Подцепив красотку под ручку, он безмятежно улыбается толстухе:
– Поверьте, ничего ужасного не произошло, дорогая мадам Луп.
«Луп! – возмущенно мелькает у меня в голове. – Ничего себе. Это он ей комплимент сделал! Ее фамилия непременно должна быть Крапо! [33]«
– Ах, мсье Ле-Труа! – восклицает вышеназванная. – Вы не должны были так шутить. Вы до смерти напугали бедную девушку! – И мадам Луп кокетливо грозит ему унизанной кольцами сарделькой, которая у нее исполняет роль указательного пальца.
Рядом со мной Николь тихонько ахает и едва не роняет свою покупку. Стремительное телодвижение, которое она исполняет, чтобы удержать коробку, привлекает внимание этого самого Ле-Труа. Он смотрит на Николь, потом на меня, потом снова на Николь – и губы его расплываются в улыбке:
– Мон Дье! Мадемуазель Брюн! Дорогая моя Николь! Не могу передать, как я рад вас видеть!

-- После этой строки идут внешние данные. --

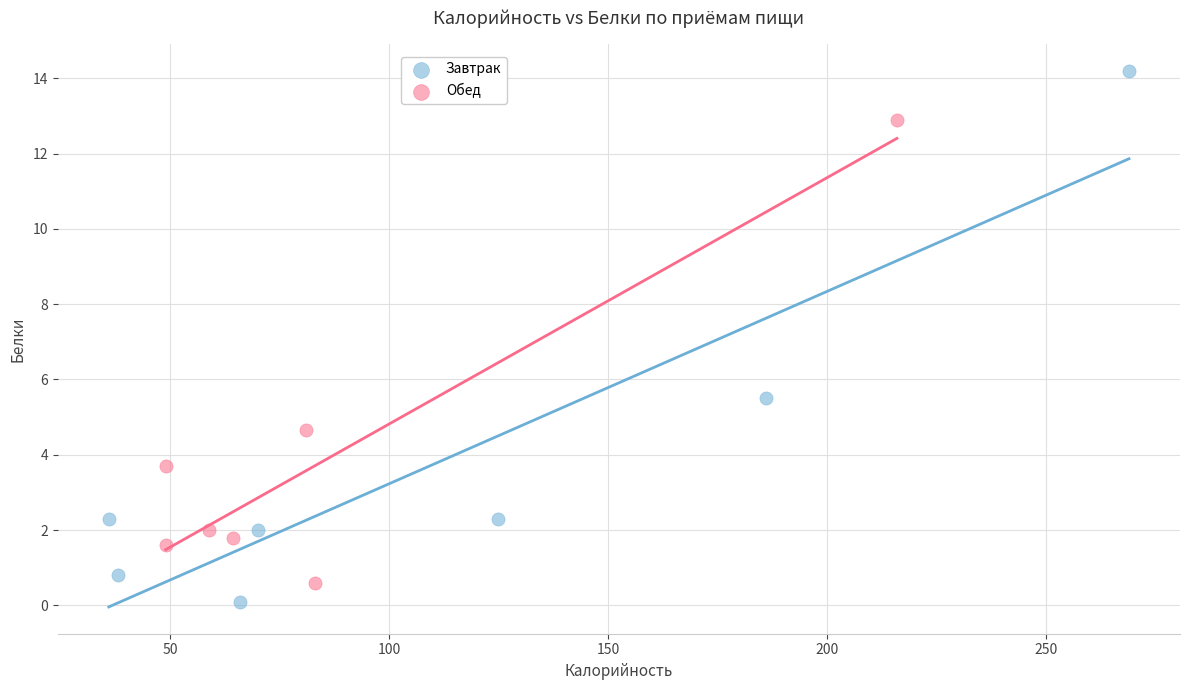

Which series has the widest spread of Y values?

Завтрак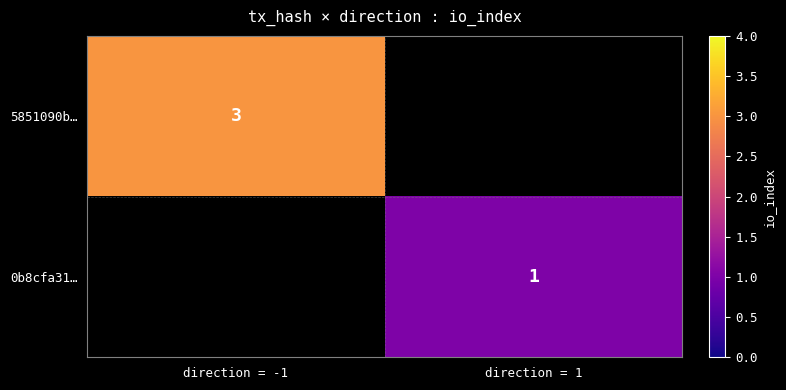

Is the value of 5851090b… at direction = -1 greater than the value of 0b8cfa31… at direction = 1?

Yes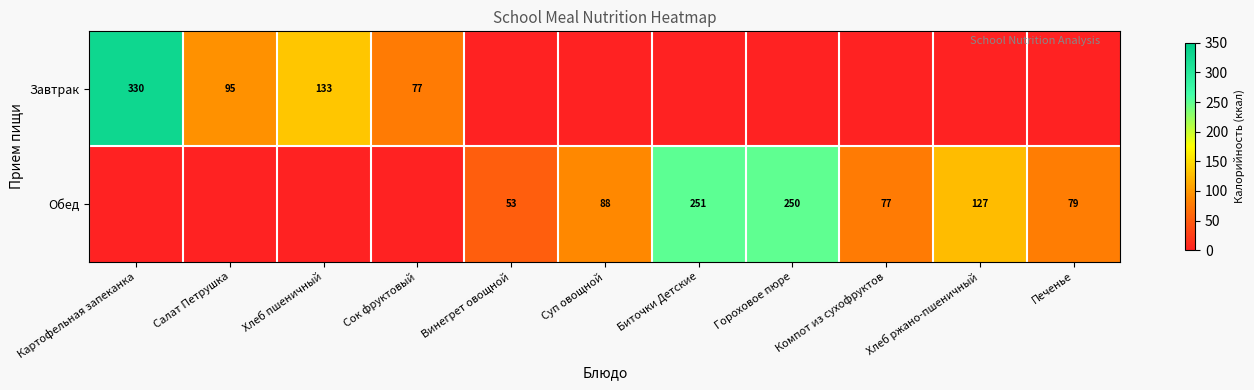

True or false: Обед has a value of 250 at Гороховое пюре.

True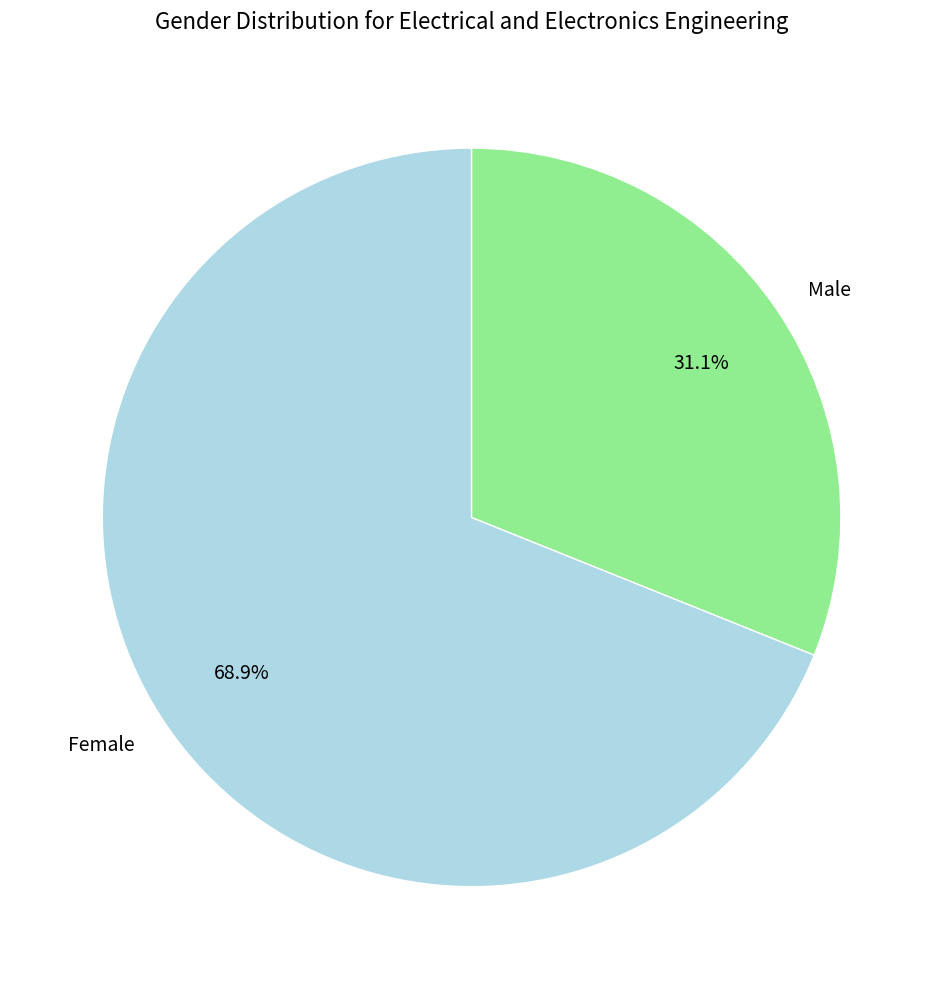

To the nearest percent, what is the difference between the largest and smallest slice percentages?

38%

С этими словами он бесцеремонно, будто мешающую ему мебель, отодвигает со своего пути увесистую мадам Луп и очаровашку Лору, которая все никак не может натянуть на личико прежнюю маску леди Совершенство, и подходит к нам. Преспокойно вынимает из рук Николь коробку с сапогами, зажимает ее (коробку, ясное дело!) под мышкой, щелкает каблуками, словно заправский гусар, и целует Николь руку. Затем четко, картинно поворачивается ко мне, секунду смотрит в мои глаза своими темными насмешливыми глазами, отдает такой же четкий поклон и красиво склоняется к моей руке.
Я цепенею, потому что чувствую не просто воздушный, ни к чему не обязывающий чмок. Ле-Труа прихватывает кожу на моей руке губами, а потом легонько прикусывает. О, не больно, самую чуточку, но этого вполне довольно, чтобы у меня задрожали коленки. Еще один такой поцелуй – и ноги у меня подогнутся, словно у крошки Лоры, только на физиономии будет не бешенство, а выражение самого неописуемого восторга.
Ох, искушение… грех, грех!
Наконец туман в моих глазах, в который я канула при этом очень своеобразно выраженном знаке почтения, слегка расходится, и я вижу устремленные на меня глаза Ле-Труа. В них сквозит легкое удивление. «Да неужели ты так проста?» – словно бы говорят эти темные глаза.